▶ [WHAT IS BEING ASKED]: Read the records and gather each line that includes "assign".

▶ [Electronics engineering source data]:
- - - - -
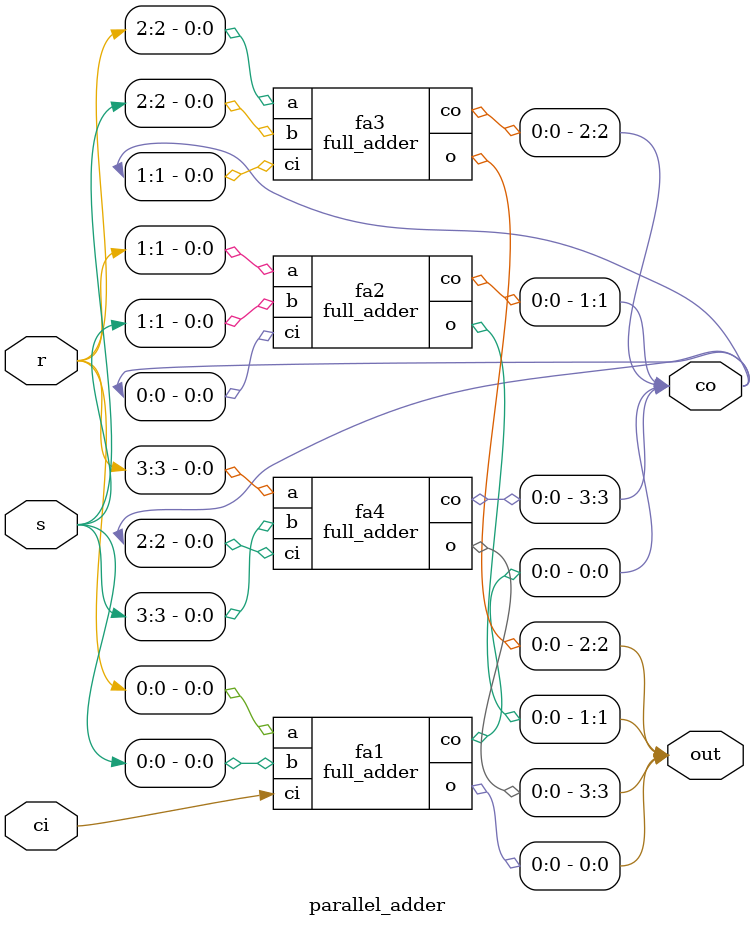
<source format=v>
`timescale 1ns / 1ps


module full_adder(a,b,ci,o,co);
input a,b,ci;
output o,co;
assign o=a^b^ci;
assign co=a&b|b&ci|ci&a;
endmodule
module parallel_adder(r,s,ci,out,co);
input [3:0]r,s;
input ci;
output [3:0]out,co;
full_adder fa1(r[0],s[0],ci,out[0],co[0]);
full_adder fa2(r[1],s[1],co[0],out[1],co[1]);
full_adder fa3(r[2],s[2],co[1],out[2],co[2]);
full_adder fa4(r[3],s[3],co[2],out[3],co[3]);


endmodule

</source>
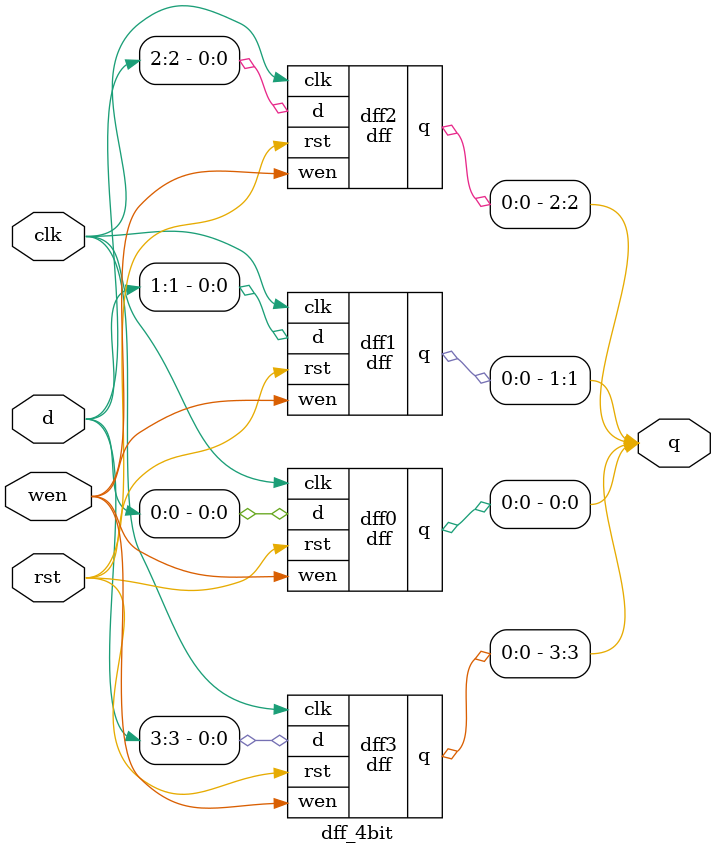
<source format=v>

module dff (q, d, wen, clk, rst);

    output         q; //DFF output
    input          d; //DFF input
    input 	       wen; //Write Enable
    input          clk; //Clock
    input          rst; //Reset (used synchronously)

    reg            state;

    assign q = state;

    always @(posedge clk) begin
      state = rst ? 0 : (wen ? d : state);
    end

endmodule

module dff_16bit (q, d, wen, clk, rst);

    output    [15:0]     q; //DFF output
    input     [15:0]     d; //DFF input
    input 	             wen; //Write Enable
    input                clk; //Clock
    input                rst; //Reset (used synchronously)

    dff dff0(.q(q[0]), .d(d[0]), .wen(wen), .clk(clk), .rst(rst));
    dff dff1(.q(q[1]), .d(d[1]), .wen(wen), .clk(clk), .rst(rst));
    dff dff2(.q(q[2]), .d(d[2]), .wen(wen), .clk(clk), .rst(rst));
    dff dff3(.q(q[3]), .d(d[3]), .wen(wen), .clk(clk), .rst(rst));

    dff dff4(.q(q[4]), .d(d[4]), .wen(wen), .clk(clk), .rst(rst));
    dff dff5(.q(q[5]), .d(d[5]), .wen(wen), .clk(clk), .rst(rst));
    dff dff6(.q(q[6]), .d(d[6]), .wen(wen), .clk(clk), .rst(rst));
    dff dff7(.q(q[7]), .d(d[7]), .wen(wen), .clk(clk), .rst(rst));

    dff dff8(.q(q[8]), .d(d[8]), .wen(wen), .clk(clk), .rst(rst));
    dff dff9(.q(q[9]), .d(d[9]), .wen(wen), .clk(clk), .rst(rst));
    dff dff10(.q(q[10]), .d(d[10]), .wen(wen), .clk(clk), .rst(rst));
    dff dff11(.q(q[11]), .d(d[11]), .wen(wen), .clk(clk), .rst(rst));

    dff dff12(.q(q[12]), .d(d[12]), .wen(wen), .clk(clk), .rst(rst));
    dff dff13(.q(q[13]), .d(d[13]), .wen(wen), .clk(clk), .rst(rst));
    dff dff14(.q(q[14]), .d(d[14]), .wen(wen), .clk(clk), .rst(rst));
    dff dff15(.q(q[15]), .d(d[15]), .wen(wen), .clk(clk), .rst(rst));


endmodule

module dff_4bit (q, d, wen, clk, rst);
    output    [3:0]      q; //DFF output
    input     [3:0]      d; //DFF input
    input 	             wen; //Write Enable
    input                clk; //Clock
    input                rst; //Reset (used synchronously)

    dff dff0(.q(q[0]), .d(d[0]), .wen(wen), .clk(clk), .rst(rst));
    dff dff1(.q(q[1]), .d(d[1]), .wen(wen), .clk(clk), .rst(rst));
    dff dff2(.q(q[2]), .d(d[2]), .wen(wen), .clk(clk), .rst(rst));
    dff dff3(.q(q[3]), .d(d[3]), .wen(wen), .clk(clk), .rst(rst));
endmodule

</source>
- - - - -
▶ [EXERCISE ANSWER]:
assign o=a^b^ci;
assign co=a&b|b&ci|ci&a;
    assign q = state;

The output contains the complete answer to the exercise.